Material for this task ::

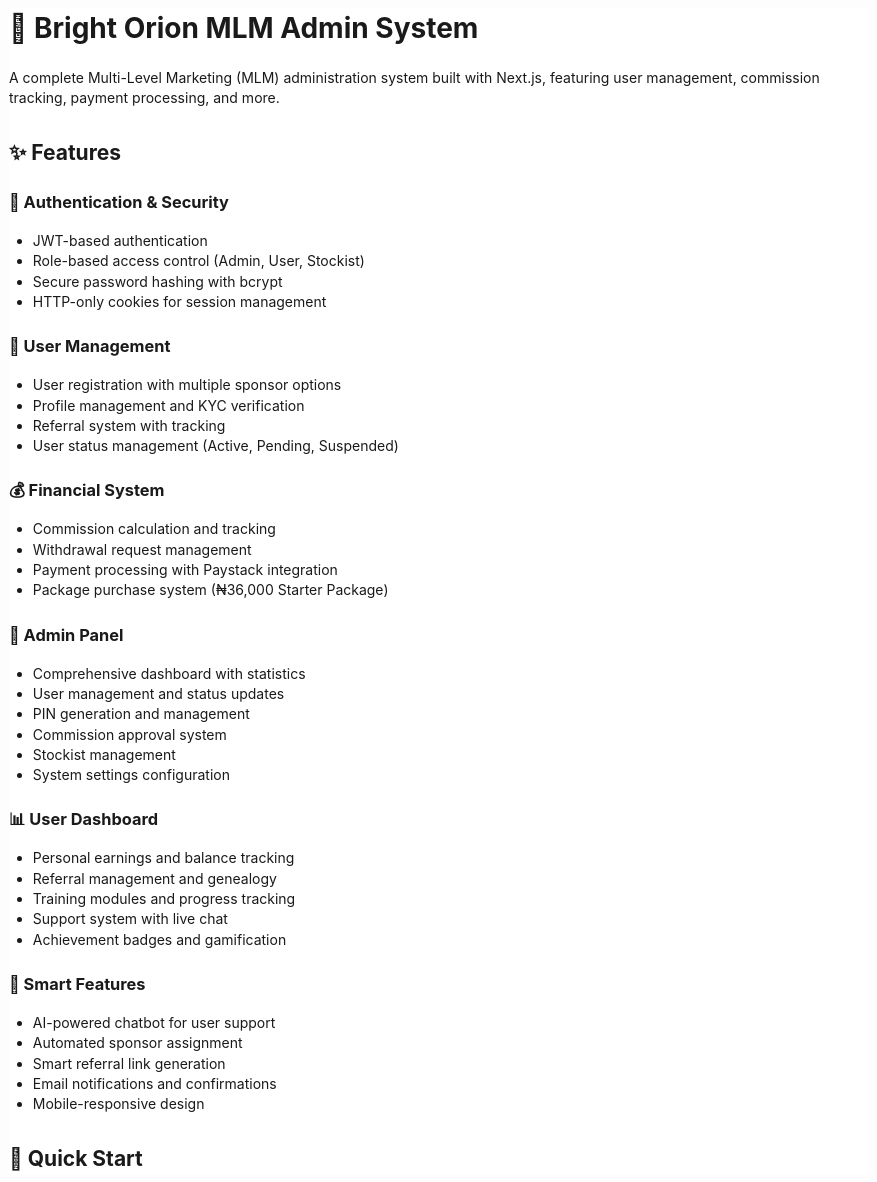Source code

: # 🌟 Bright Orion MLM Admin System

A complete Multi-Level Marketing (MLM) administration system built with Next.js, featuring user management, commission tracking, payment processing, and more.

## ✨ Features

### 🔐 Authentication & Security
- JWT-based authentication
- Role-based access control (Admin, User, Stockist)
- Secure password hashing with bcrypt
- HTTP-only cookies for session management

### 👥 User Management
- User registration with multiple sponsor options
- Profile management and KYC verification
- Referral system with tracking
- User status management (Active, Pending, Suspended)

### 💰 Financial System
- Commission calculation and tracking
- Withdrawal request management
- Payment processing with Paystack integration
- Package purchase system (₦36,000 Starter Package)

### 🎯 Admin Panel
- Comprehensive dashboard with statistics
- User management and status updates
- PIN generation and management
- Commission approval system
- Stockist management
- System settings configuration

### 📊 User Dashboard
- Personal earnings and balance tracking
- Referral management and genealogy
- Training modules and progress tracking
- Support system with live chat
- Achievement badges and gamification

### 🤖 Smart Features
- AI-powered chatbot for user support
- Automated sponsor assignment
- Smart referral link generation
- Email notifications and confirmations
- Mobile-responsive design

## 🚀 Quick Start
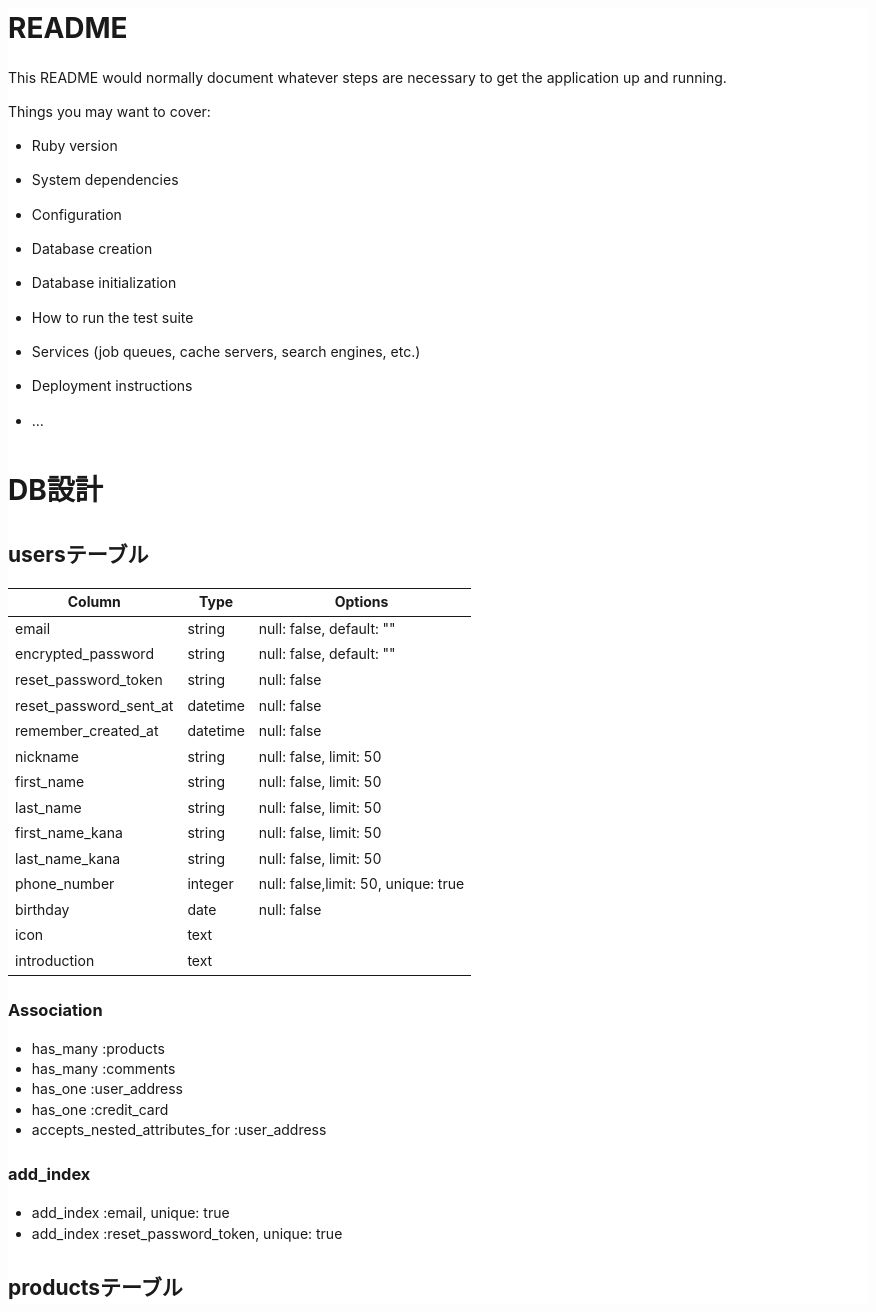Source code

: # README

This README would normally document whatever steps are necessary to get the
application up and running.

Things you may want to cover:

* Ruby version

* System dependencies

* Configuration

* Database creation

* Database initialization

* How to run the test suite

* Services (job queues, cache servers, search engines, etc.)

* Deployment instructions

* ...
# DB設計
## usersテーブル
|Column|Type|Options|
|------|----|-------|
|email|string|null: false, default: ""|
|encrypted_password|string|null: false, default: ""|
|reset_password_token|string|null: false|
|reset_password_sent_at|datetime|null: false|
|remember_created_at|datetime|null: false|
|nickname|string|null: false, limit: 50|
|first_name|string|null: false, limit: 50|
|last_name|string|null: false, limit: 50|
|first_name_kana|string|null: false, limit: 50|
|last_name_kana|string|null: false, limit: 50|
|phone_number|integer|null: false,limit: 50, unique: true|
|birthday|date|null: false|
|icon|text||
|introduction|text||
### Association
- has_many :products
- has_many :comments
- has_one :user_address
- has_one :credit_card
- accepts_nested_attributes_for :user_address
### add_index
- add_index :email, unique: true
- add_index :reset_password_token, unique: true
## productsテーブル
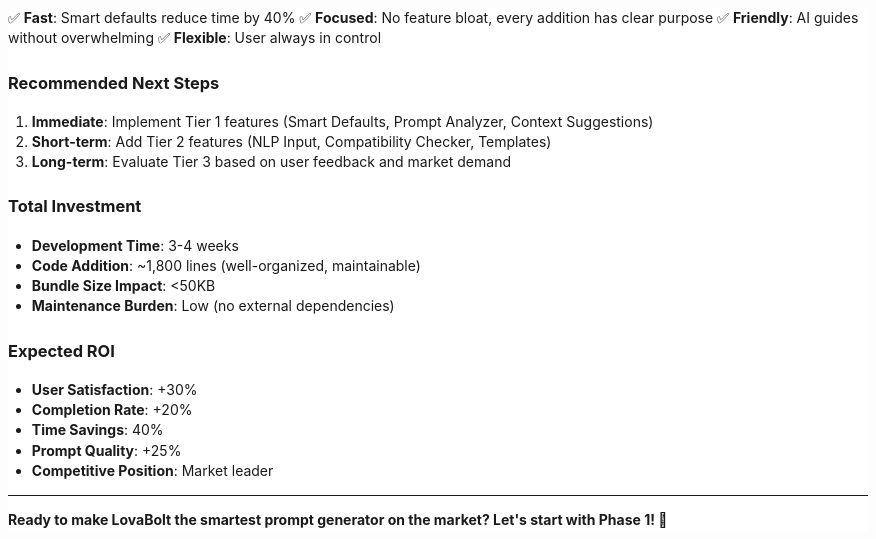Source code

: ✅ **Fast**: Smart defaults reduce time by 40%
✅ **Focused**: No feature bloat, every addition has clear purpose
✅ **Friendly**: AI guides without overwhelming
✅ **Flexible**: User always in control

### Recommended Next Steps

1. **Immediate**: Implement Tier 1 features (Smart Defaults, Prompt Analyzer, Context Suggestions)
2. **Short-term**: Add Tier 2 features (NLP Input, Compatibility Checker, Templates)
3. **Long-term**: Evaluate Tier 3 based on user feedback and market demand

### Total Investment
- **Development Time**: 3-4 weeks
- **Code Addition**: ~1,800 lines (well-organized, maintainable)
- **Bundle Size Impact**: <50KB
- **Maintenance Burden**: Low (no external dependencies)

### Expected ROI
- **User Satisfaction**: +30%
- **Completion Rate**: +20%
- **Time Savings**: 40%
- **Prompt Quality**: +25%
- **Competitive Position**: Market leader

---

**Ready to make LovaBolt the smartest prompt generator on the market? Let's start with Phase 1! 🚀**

Task ::
With the pictures left aside, write out all of the records above exactly.

Solution ::
Source code

: # 🌟 Bright Orion MLM Admin System

A complete Multi-Level Marketing (MLM) administration system built with Next.js, featuring user management, commission tracking, payment processing, and more.

## ✨ Features

### 🔐 Authentication & Security
- JWT-based authentication
- Role-based access control (Admin, User, Stockist)
- Secure password hashing with bcrypt
- HTTP-only cookies for session management

### 👥 User Management
- User registration with multiple sponsor options
- Profile management and KYC verification
- Referral system with tracking
- User status management (Active, Pending, Suspended)

### 💰 Financial System
- Commission calculation and tracking
- Withdrawal request management
- Payment processing with Paystack integration
- Package purchase system (₦36,000 Starter Package)

### 🎯 Admin Panel
- Comprehensive dashboard with statistics
- User management and status updates
- PIN generation and management
- Commission approval system
- Stockist management
- System settings configuration

### 📊 User Dashboard
- Personal earnings and balance tracking
- Referral management and genealogy
- Training modules and progress tracking
- Support system with live chat
- Achievement badges and gamification

### 🤖 Smart Features
- AI-powered chatbot for user support
- Automated sponsor assignment
- Smart referral link generation
- Email notifications and confirmations
- Mobile-responsive design

## 🚀 Quick Start
Source code

: # README

This README would normally document whatever steps are necessary to get the
application up and running.

Things you may want to cover:

* Ruby version

* System dependencies

* Configuration

* Database creation

* Database initialization

* How to run the test suite

* Services (job queues, cache servers, search engines, etc.)

* Deployment instructions

* ...
# DB設計
## usersテーブル
|Column|Type|Options|
|------|----|-------|
|email|string|null: false, default: ""|
|encrypted_password|string|null: false, default: ""|
|reset_password_token|string|null: false|
|reset_password_sent_at|datetime|null: false|
|remember_created_at|datetime|null: false|
|nickname|string|null: false, limit: 50|
|first_name|string|null: false, limit: 50|
|last_name|string|null: false, limit: 50|
|first_name_kana|string|null: false, limit: 50|
|last_name_kana|string|null: false, limit: 50|
|phone_number|integer|null: false,limit: 50, unique: true|
|birthday|date|null: false|
|icon|text||
|introduction|text||
### Association
- has_many :products
- has_many :comments
- has_one :user_address
- has_one :credit_card
- accepts_nested_attributes_for :user_address
### add_index
- add_index :email, unique: true
- add_index :reset_password_token, unique: true
## productsテーブル
Source code

: ✅ **Fast**: Smart defaults reduce time by 40%
✅ **Focused**: No feature bloat, every addition has clear purpose
✅ **Friendly**: AI guides without overwhelming
✅ **Flexible**: User always in control

### Recommended Next Steps

1. **Immediate**: Implement Tier 1 features (Smart Defaults, Prompt Analyzer, Context Suggestions)
2. **Short-term**: Add Tier 2 features (NLP Input, Compatibility Checker, Templates)
3. **Long-term**: Evaluate Tier 3 based on user feedback and market demand

### Total Investment
- **Development Time**: 3-4 weeks
- **Code Addition**: ~1,800 lines (well-organized, maintainable)
- **Bundle Size Impact**: <50KB
- **Maintenance Burden**: Low (no external dependencies)

### Expected ROI
- **User Satisfaction**: +30%
- **Completion Rate**: +20%
- **Time Savings**: 40%
- **Prompt Quality**: +25%
- **Competitive Position**: Market leader

---

**Ready to make LovaBolt the smartest prompt generator on the market? Let's start with Phase 1! 🚀**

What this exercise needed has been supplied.